··· PROVIDED RECORDS

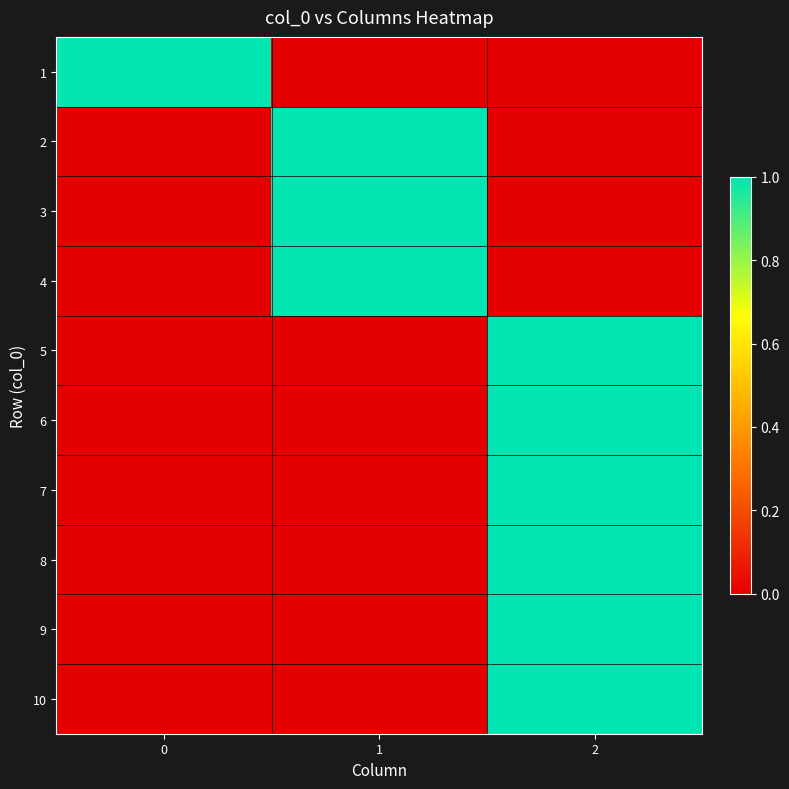

Reading left to right, transcribe all the data shown in this chart.

1: 0=1	1=0	2=0
2: 0=0	1=1	2=0
3: 0=0	1=1	2=0
4: 0=0	1=1	2=0
5: 0=0	1=0	2=1
6: 0=0	1=0	2=1
7: 0=0	1=0	2=1
8: 0=0	1=0	2=1
9: 0=0	1=0	2=1
10: 0=0	1=0	2=1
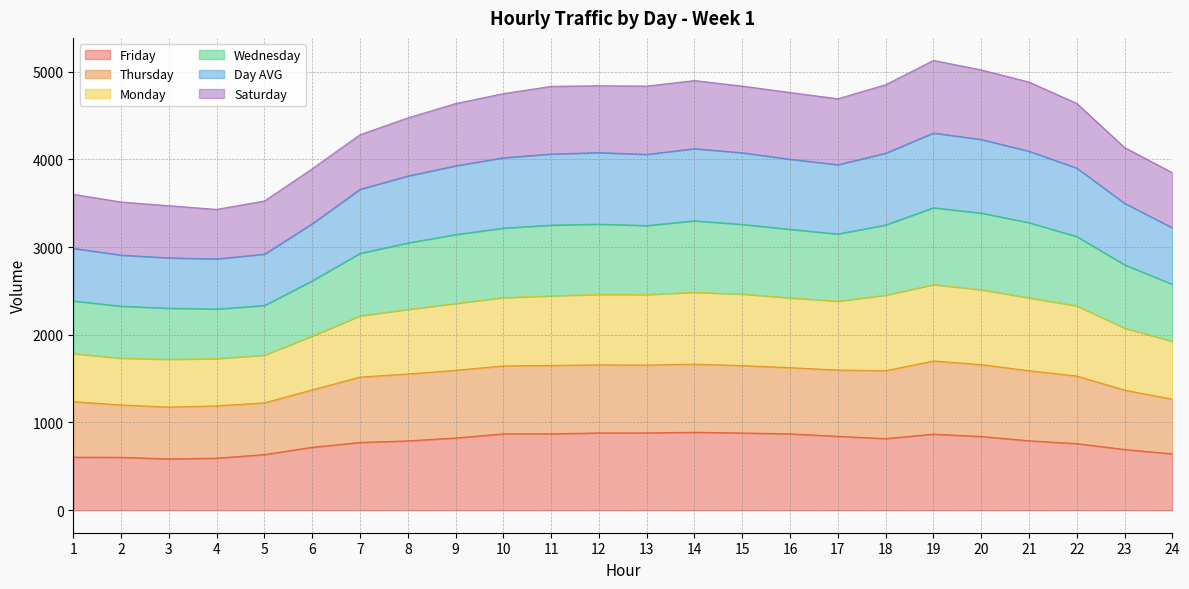

What is the lowest value of the Friday series?

585.0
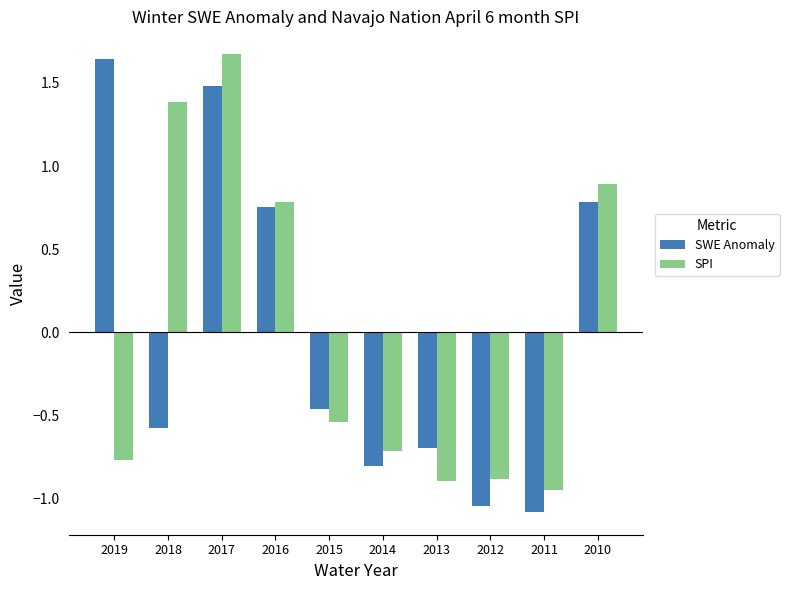

Rank the series at 2017 from highest to lowest value.

SPI, SWE Anomaly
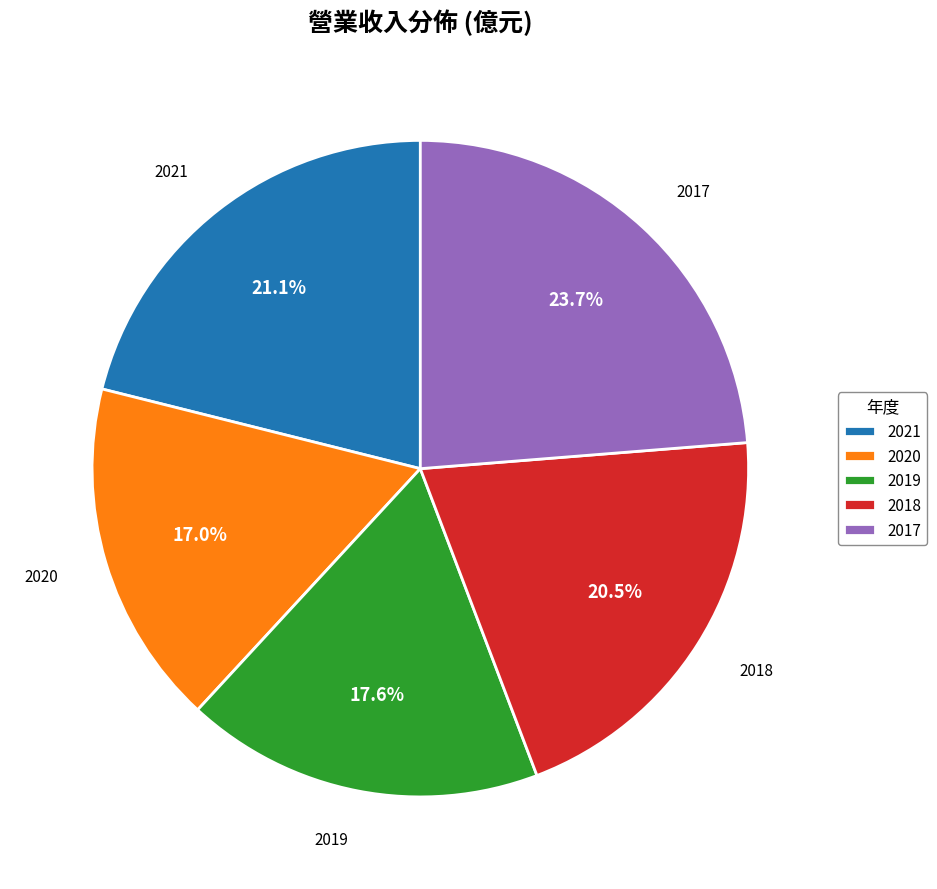

Rank the categories by value from lowest to highest.

2020, 2019, 2018, 2021, 2017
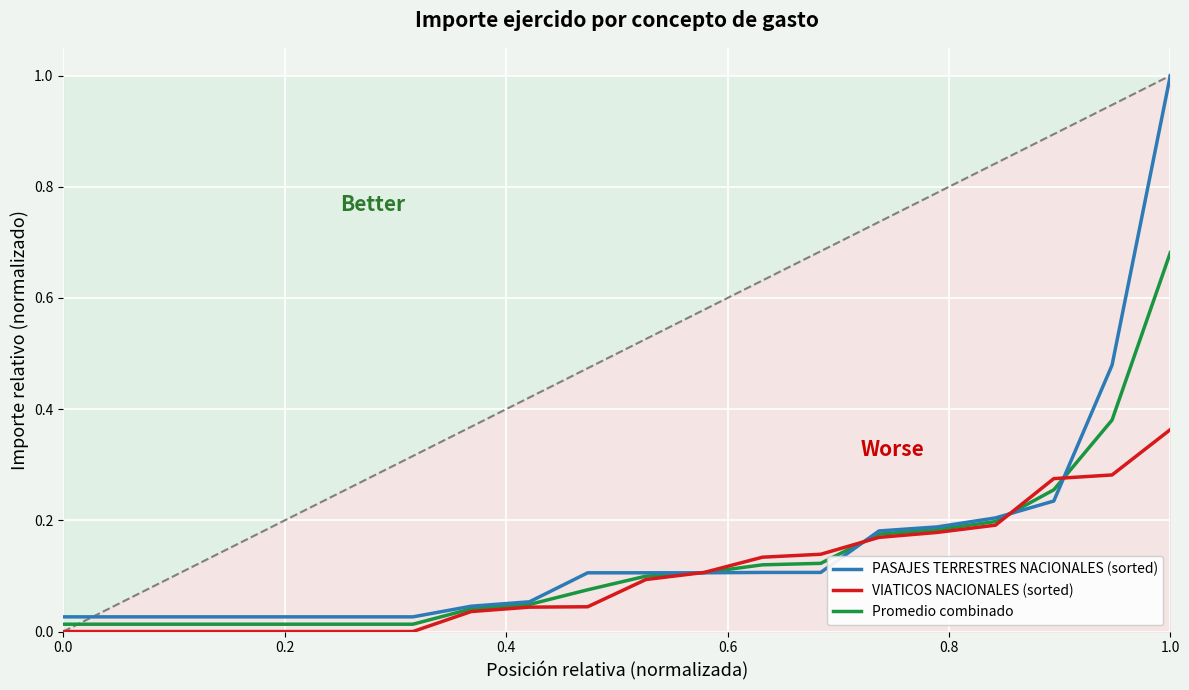

After their last crossing, which series has the higher values: PASAJES TERRESTRES NACIONALES (sorted) or VIATICOS NACIONALES (sorted)?

PASAJES TERRESTRES NACIONALES (sorted)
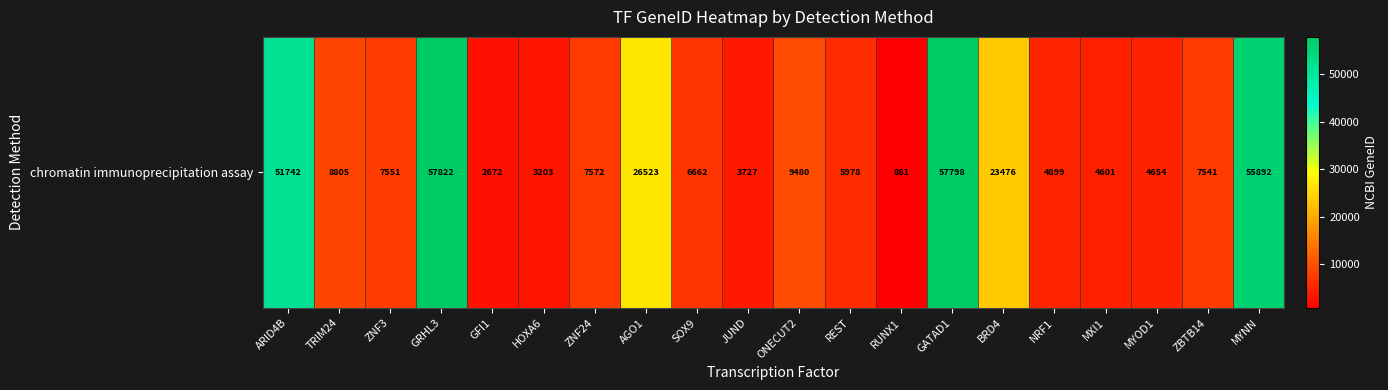

What is the change in value from BRD4 to ZBTB14?

-15935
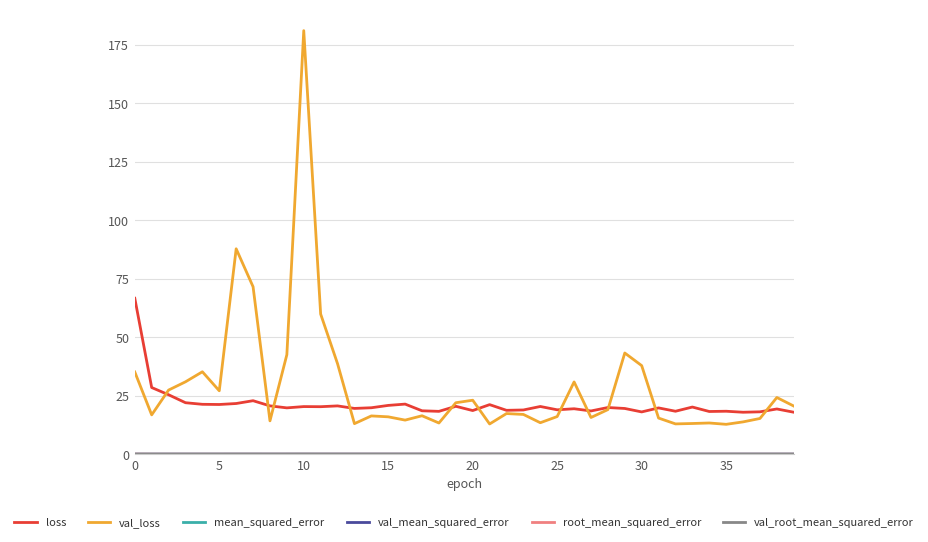

Which series has the largest total across all categories?

val_loss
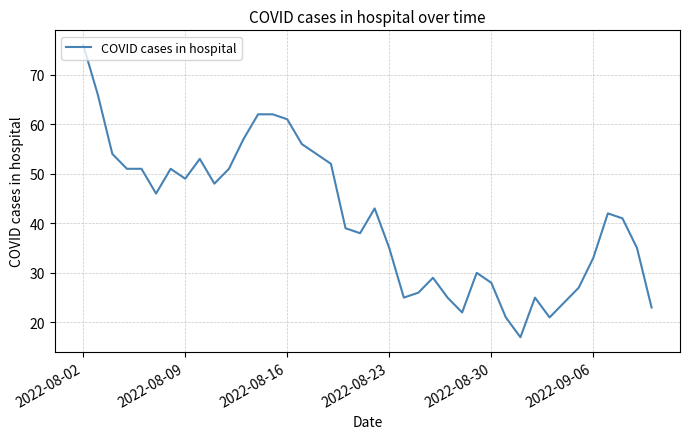

What is the minimum value shown in the chart?

17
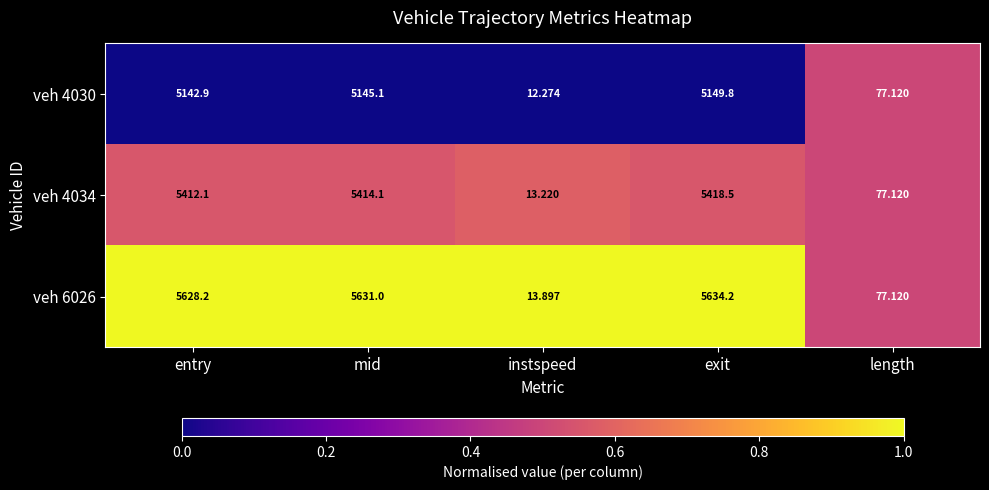

At which label is veh 4034 closest to 2715?

length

······

Copy out the part of the entries that begins with the line containing "Rank the categories" and ends with the line containing "At which label is veh 4034 closest to 2715?", leaving out the pictures.

RESPONSE BELOW
Rank the categories by value from lowest to highest.

2020, 2019, 2018, 2021, 2017

After their last crossing, which series has the higher values: PASAJES TERRESTRES NACIONALES (sorted) or VIATICOS NACIONALES (sorted)?

PASAJES TERRESTRES NACIONALES (sorted)

What is the change in value from BRD4 to ZBTB14?

-15935

Which series has the largest total across all categories?

val_loss

What is the minimum value shown in the chart?

17

At which label is veh 4034 closest to 2715?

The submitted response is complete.